[[ Reading passage open ]]

Squilax General store at 299 Trans-Canada Hwy, Chase.
Image Credit: SUBMITTED/ Valerie Walsh

You might be surprised to discover the colourful history behind a small, brick building on the side of the Trans-Canada Highway in the Shuswap, and the imaginative hostel on the other side of it.

The front of the Squilax General Store and Hostel just east of Chase has an antiquated look with a worn out sign and chipped wooden door.

“People are curious about it for sure,” owner Blair Acton said. “Even when I have an open sign out they still think it is not open. Someone once took my aging dog thinking it was abandoned.”

Acton has owned the store and the hostel beside it since 1993 and operates the business along the Little Shuswap River in the spring, summer and fall.

Up until the onset of the COVID pandemic the little store was a hub for members of the community where she was running a mini market selling locally made produce and dry goods. In behind the store front, hidden from the highway, is a hostel where guests stay in old CN Rail cabooses.

[[ Reading passage closed ]]
[[ Given data open ]]

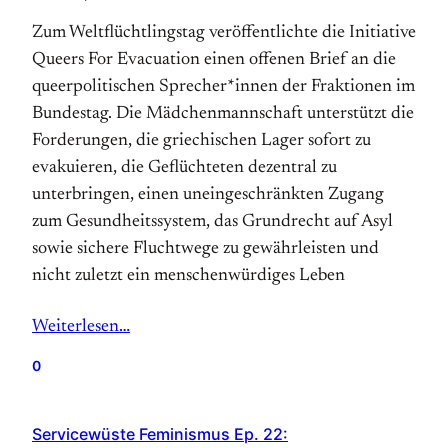
Zum Weltflüchtlingstag veröffentlichte die Initiative
Queers For Evacuation einen offenen Brief an die
queerpolitischen Sprecher*innen der Fraktionen im
Bundestag. Die Mädchenmannschaft unterstützt die
Forderungen, die griechischen Lager sofort zu
evakuieren, die Geflüchteten dezentral zu
unterbringen, einen uneingeschränkten Zugang
zum Gesundheitssystem, das Grundrecht auf Asyl
sowie sichere Fluchtwege zu gewährleisten und
nicht zuletzt ein menschenwürdiges Leben
Weiterlesen…
0
Servicewüste Feminismus Ep. 22:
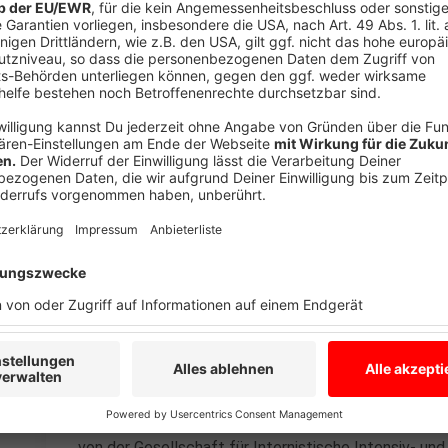
Emsland: 135
Landkreis Osnabrück: 106
Osnabrück: 77
Grafschaft Bentheim: 67
Anzeige
Anstieg gefährdet Gesundheitssystem
Anzeige
Weil die Zahl der Corona-Neuinfektionen so hoch ist,
bald eine Überlastung des Gesundheitssystems. Das 
von der Gesellschaft für Internistische Intensiv- un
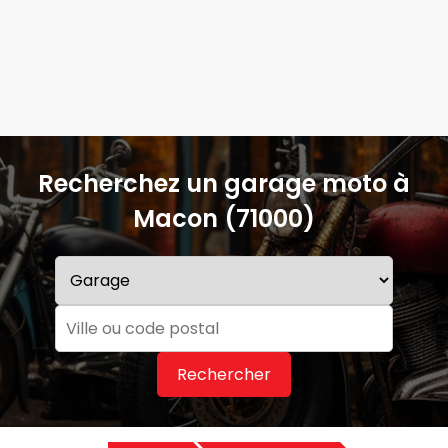
Recherchez un garage moto à
Macon (71000)
Rechercher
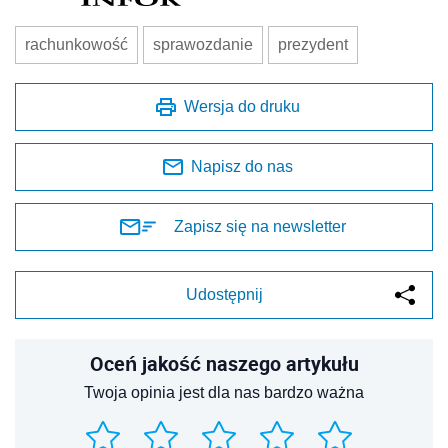
rachunkowość
sprawozdanie
prezydent
Wersja do druku
Napisz do nas
Zapisz się na newsletter
Udostępnij
Oceń jakość naszego artykułu
Twoja opinia jest dla nas bardzo ważna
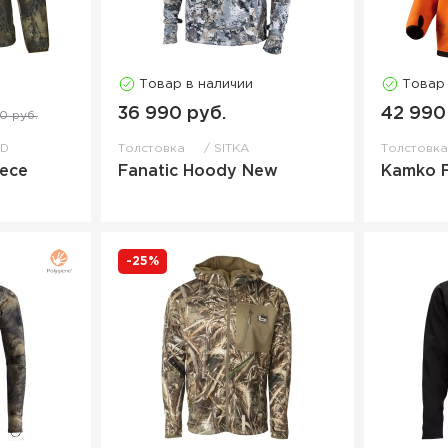
Товар в наличии
Товар
36 990 руб.
42 990
0 руб.
ND
Толстовка
SITKA
Толстовк
eece
Fanatic Hoody New
Kamko F
-25%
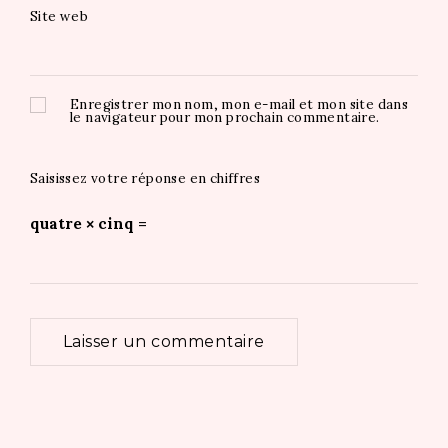
Site web
Enregistrer mon nom, mon e-mail et mon site dans
le navigateur pour mon prochain commentaire.
Saisissez votre réponse en chiffres
quatre × cinq =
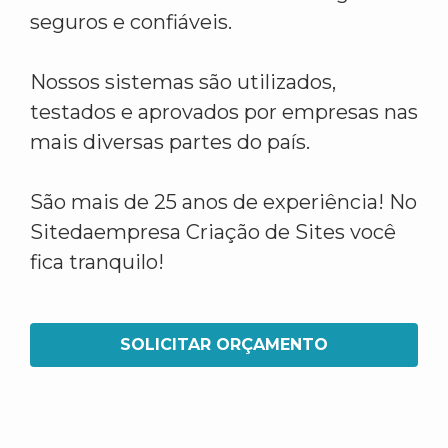
seguros e confiáveis.
Nossos sistemas são utilizados,
testados e aprovados por empresas nas
mais diversas partes do país.
São mais de 25 anos de experiência! No
Sitedaempresa Criação de Sites você
fica tranquilo!
SOLICITAR ORÇAMENTO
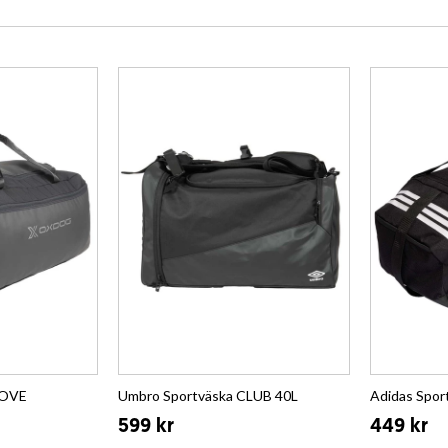
MOVE
Umbro Sportväska CLUB 40L
Adidas Spo
599 kr
449 kr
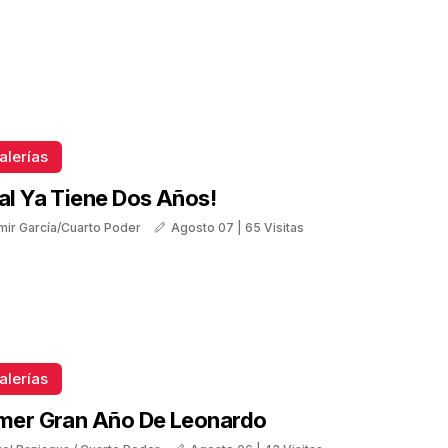
alerías
tal Ya Tiene Dos Años!
mir García/Cuarto Poder
Agosto 07 | 65 Visitas
alerías
imer Gran Año De Leonardo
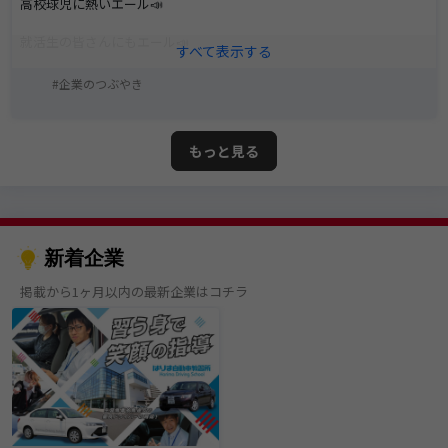
高校球児に熱いエール📣
就活生の皆さんにもエール📣
フジコーのピッチ⚽グランド⚾海上🌊へ
企業のつぶやき
ご参加お待ちしております。
もっと見る
⭐説明会の日程⭐
いずれも13:30～
8/18
8/24
8/26
8/28
新着企業
他の日程でも調整可能です！
↓
掲載から1ヶ月以内の最新企業はコチラ
👉
https://shorturl.at/pVM7k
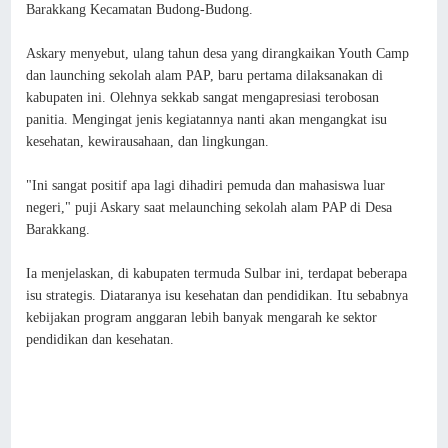
Barakkang Kecamatan Budong-Budong.
Askary menyebut, ulang tahun desa yang dirangkaikan Youth Camp
dan launching sekolah alam PAP, baru pertama dilaksanakan di
kabupaten ini. Olehnya sekkab sangat mengapresiasi terobosan
panitia. Mengingat jenis kegiatannya nanti akan mengangkat isu
kesehatan, kewirausahaan, dan lingkungan.
"Ini sangat positif apa lagi dihadiri pemuda dan mahasiswa luar
negeri," puji Askary saat melaunching sekolah alam PAP di Desa
Barakkang.
Ia menjelaskan, di kabupaten termuda Sulbar ini, terdapat beberapa
isu strategis. Diataranya isu kesehatan dan pendidikan. Itu sebabnya
kebijakan program anggaran lebih banyak mengarah ke sektor
pendidikan dan kesehatan.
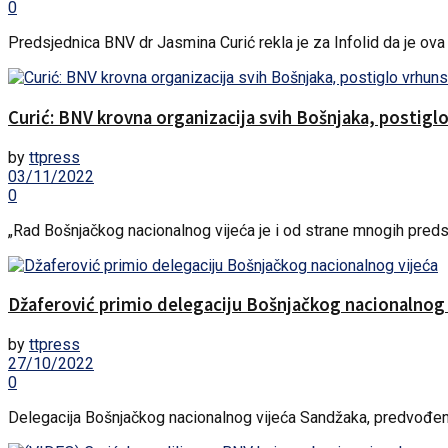
0
Predsjednica BNV dr Jasmina Curić rekla je za Infolid da je ova in
Curić: BNV krovna organizacija svih Bošnjaka, postigl
by
ttpress
03/11/2022
0
„Rad Bošnjačkog nacionalnog vijeća je i od strane mnogih preds
Džaferović primio delegaciju Bošnjačkog nacionalnog 
by
ttpress
27/10/2022
0
Delegacija Bošnjačkog nacionalnog vijeća Sandžaka, predvođena C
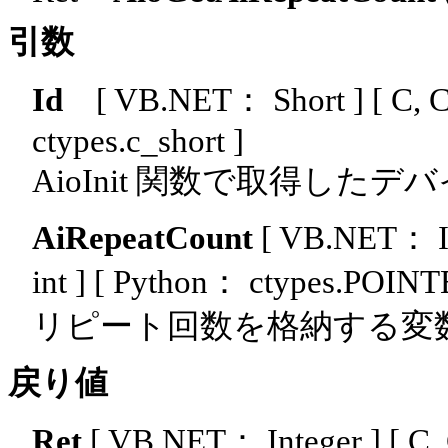
引数
Id
[ VB.NET： Short ]
[ C, 
ctypes.c_short ]
AioInit 関数で取得した
AiRepeatCount
[ VB.NET： I
int ]
[ Python： ctypes.POINTE
リピート回数を格納する変
戻り値
Ret
[ VB.NET： Integer ]
[ C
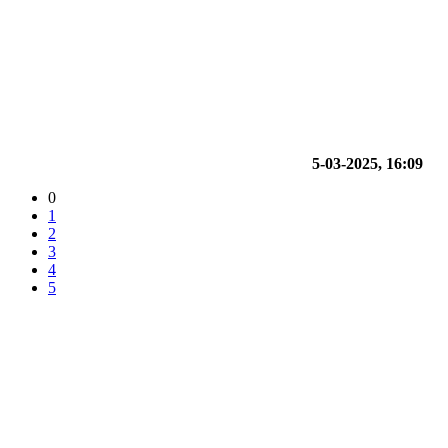
5-03-2025, 16:09
0
1
2
3
4
5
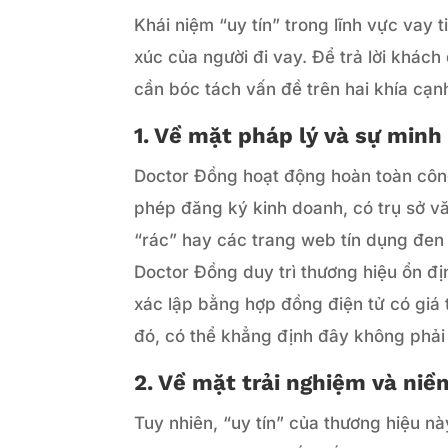
Khái niệm “uy tín” trong lĩnh vực vay 
xúc của người đi vay. Để trả lời khác
cần bóc tách vấn đề trên hai khía cạnh
1. Về mặt pháp lý và sự minh
Doctor Đồng hoạt động hoàn toàn công
phép đăng ký kinh doanh, có trụ sở v
“rác” hay các trang web tín dụng đen t
Doctor Đồng duy trì thương hiệu ổn đ
xác lập bằng hợp đồng điện tử có giá 
đó, có thể khẳng định đây không phải 
2. Về mặt trải nghiệm và niề
Tuy nhiên, “uy tín” của thương hiệu nà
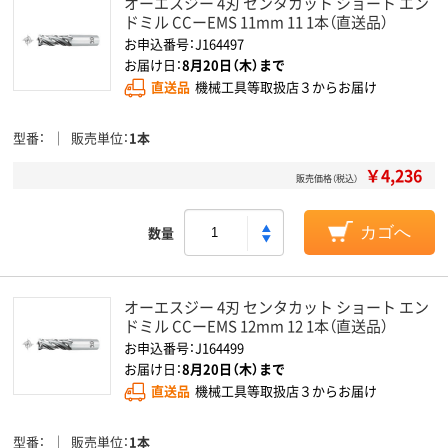
オーエスジー 4刃 センタカット ショート エン
ドミル CCーEMS 11mm 11 1本（直送品）
お申込番号：J164497
お届け日：
8月20日（木）まで
直送品
機械工具等取扱店３からお届け
型番
販売単位
1本
￥4,236
販売価格（税込）
数量
カゴへ
オーエスジー 4刃 センタカット ショート エン
ドミル CCーEMS 12mm 12 1本（直送品）
お申込番号：J164499
お届け日：
8月20日（木）まで
直送品
機械工具等取扱店３からお届け
型番
販売単位
1本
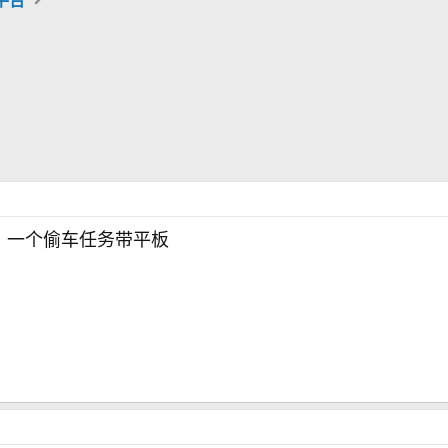
，一个偷车任务带平板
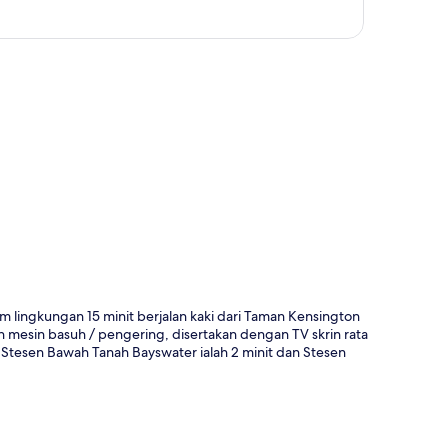
a
m lingkungan 15 minit berjalan kaki dari Taman Kensington
mesin basuh / pengering, disertakan dengan TV skrin rata
Stesen Bawah Tanah Bayswater ialah 2 minit dan Stesen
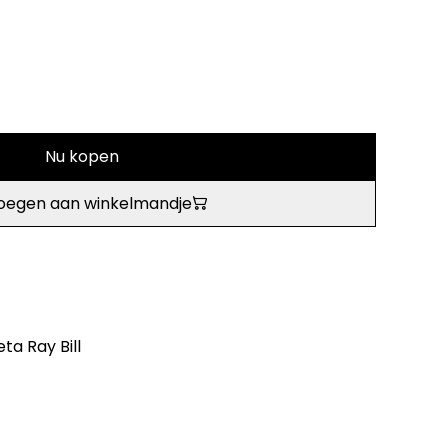
Nu kopen
oegen aan winkelmandje
ta Ray Bill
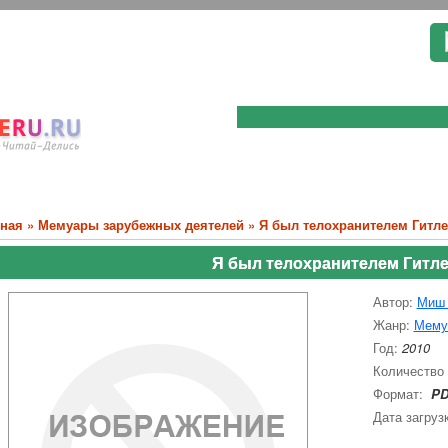
вная
»
Мемуары зарубежных деятелей
» Я был телохранителем Гитле
Я был телохранителем Гитл
Автор:
Миш 
Жанр:
Мему
Год:
2010
Количество
Формат:
PD
Дата загруз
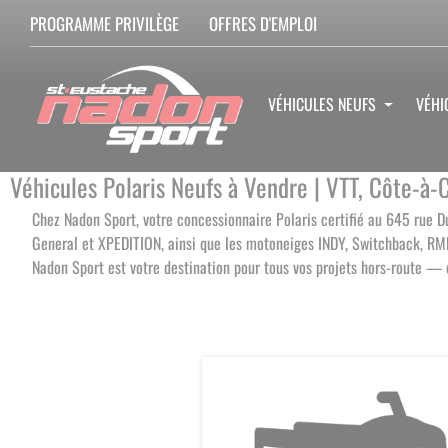
PROGRAMME PRIVILÈGE
OFFRES D'EMPLOI
VÉHICULES NEUFS
VÉHI
Véhicules Polaris Neufs à Vendre | VTT, Côte-à
Chez Nadon Sport, votre concessionnaire Polaris certifié au 645 rue 
General et XPEDITION, ainsi que les motoneiges INDY, Switchback, RMK, 
Nadon Sport est votre destination pour tous vos projets hors-route —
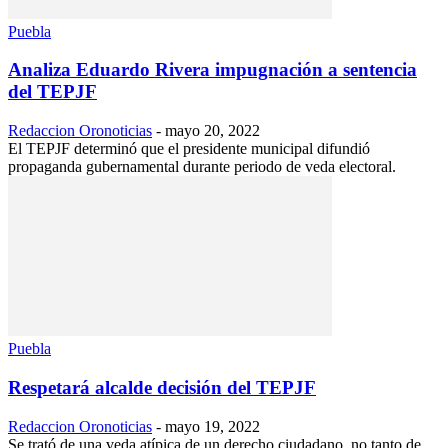
Puebla
Analiza Eduardo Rivera impugnación a sentencia
del TEPJF
Redaccion Oronoticias
-
mayo 20, 2022
El TEPJF determinó que el presidente municipal difundió
propaganda gubernamental durante periodo de veda electoral.
Puebla
Respetará alcalde decisión del TEPJF
Redaccion Oronoticias
-
mayo 19, 2022
Se trató de una veda atípica de un derecho ciudadano, no tanto de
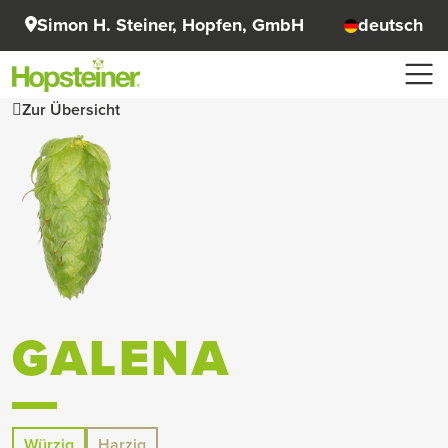
Simon H. Steiner, Hopfen, GmbH
deutsch
Zur Übersicht
GALENA
Würzig
Harzig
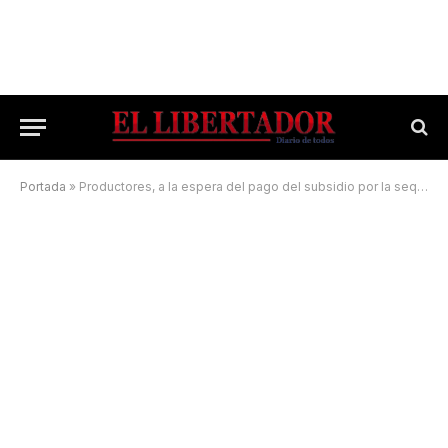
Portada
»
Productores, a la espera del pago del subsidio por la sequía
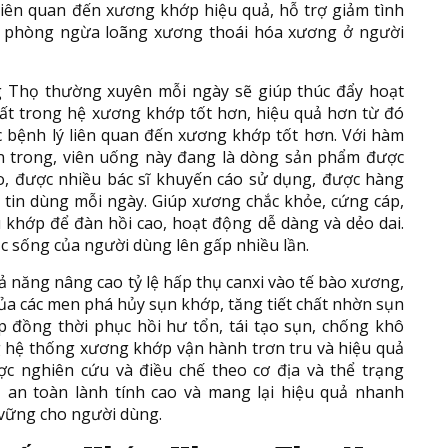
liên quan đến xương khớp hiệu quả, hỗ trợ giảm tình
 phòng ngừa loãng xương thoái hóa xương ở người
g Thọ thường xuyên mỗi ngày sẽ giúp thúc đẩy hoạt
hất trong hệ xương khớp tốt hơn, hiệu quả hơn từ đó
các bệnh lý liên quan đến xương khớp tốt hơn. Với hàm
ên trong, viên uống này đang là dòng sản phẩm được
o, được nhiều bác sĩ khuyến cáo sử dụng, được hàng
à tin dùng mỗi ngày. Giúp xương chắc khỏe, cứng cáp,
u khớp để đàn hồi cao, hoạt động dễ dàng và dẻo dai.
ộc sống của người dùng lên gấp nhiều lần.
ả năng nâng cao tỷ lệ hấp thụ canxi vào tế bào xương,
của các men phá hủy sụn khớp, tăng tiết chất nhờn sụn
p đồng thời phục hồi hư tổn, tái tạo sụn, chống khô
g hệ thống xương khớp vận hành trơn tru và hiệu quả
ợc nghiên cứu và điều chế theo cơ địa và thể trạng
 an toàn lành tính cao và mang lại hiệu quả nhanh
 vững cho người dùng.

[[ Given data closed ]]

- [What you need to do]:
Decide whether each statement below agrees with the text about the Squilax General Store. Answer yes or no for each, quoting the words from the text that settle it.
(a) Blair Acton has owned the store since 1993.
(b) The business is open all year round.
(c) Guests at the hostel stay in old CN Rail cabooses.

- [Result]:
(a) Yes: "Acton has owned the store and the hostel beside it since 1993"
(b) No: "operates the business along the Little Shuswap River in the spring, summer and fall"
(c) Yes: "is a hostel where guests stay in old CN Rail cabooses"